History of the Museum of Art and History of Provence

The Provence Art and History Museum is housed in an eighteenth century mansion built by one of the oldest families of medieval Provencal nobility, the Grasse family then Grasse-Cabris combined with the Clapiers. The Marquis Jean-Paul de Clapiers-Cabris married Louise Riqueti (1769), sister of Count Mirabeau (1749-1791), deputy of the Third Estate.

This mansion is the work, at the foot of the ramparts, of Jean Orello, the Milanese architect. Italian with its roof terrace and its colourful façade but French with its classicism on the south side, the distribution of the building and its layout are Provencal.
Richly decorated and furnished but unfinished, the work was abandoned around 1776. Revolutionary events forced the family to flee to Italy and revolutionary national library was established in their home, the only survivor of a larger project that would have housed a museum and a plant conservatory in the garden. 
In 1813 the daughter of the Marquis of Clapiers-Cabris, through a forced sale because of her parents' debts, sold the building to the Bruery brothers: they were perfumers and made the building their home and factory.
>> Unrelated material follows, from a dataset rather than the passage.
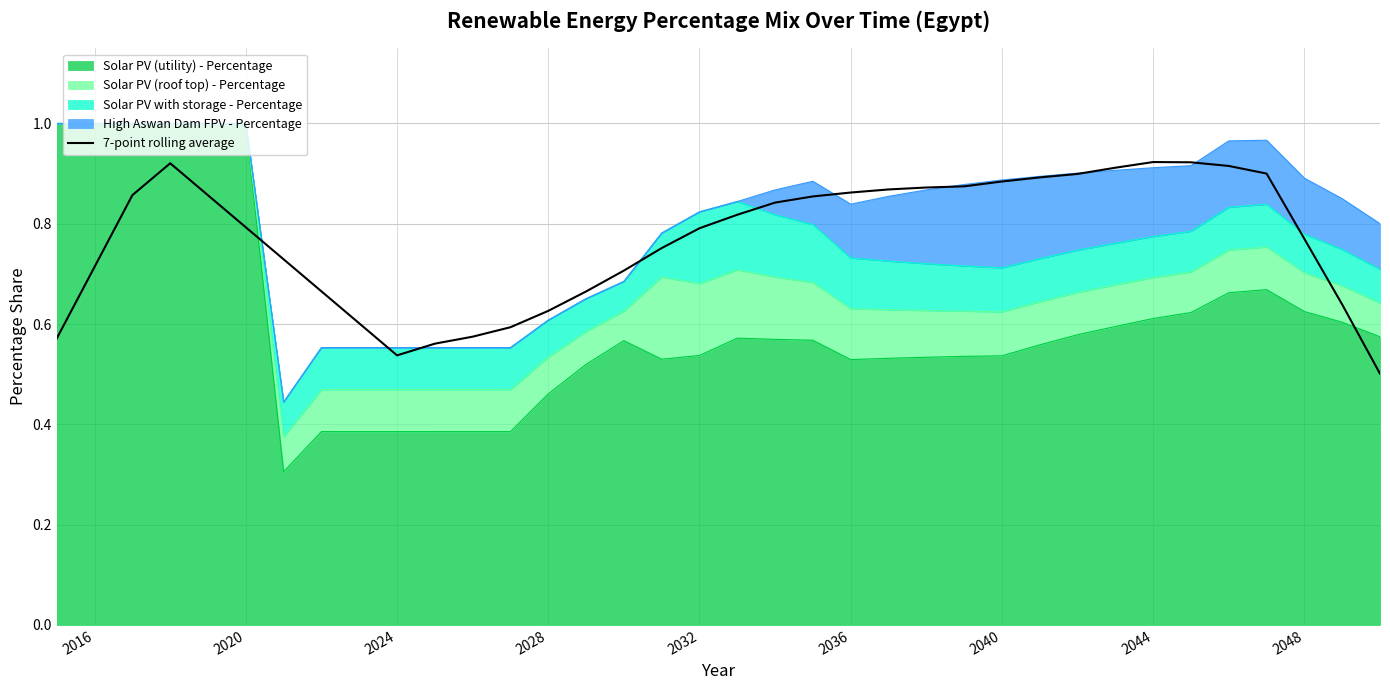

How many values are between 0 and 1?

36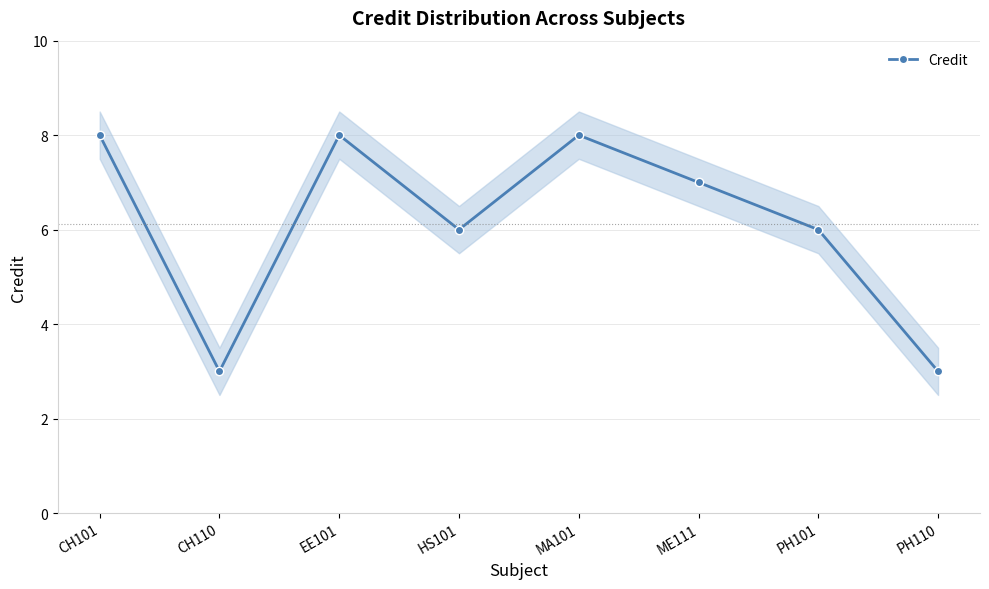

Reading left to right, transcribe all the data shown in this chart.

CH101=8	CH110=3	EE101=8	HS101=6	MA101=8	ME111=7	PH101=6	PH110=3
This company proved fatal because it irretrievably transformed the building. 
Thereafter, the Bruery heirs only used the building to store their perfumes in the west.
Then (late nineteenth-early twentieth century) the Clapiers-Cabris hotel became a residential building and underwent, again, multiple renovations. 
Finally, it was in 1918 that Francis Carnot lent his fortune and skills to this building and he revived it without being able to replace what was destroyed and sold during the previous century such as the wood panels from the lounges and bedrooms, the chimneys, some of the furniture and the parquet floors in the apartments.
He launched a public subscription and in 1921 he created the Fragonard Museum now called the Provence Museum of Art and History.

The M.A.H.P. and its building have been owned by the City of Grasse since 1952.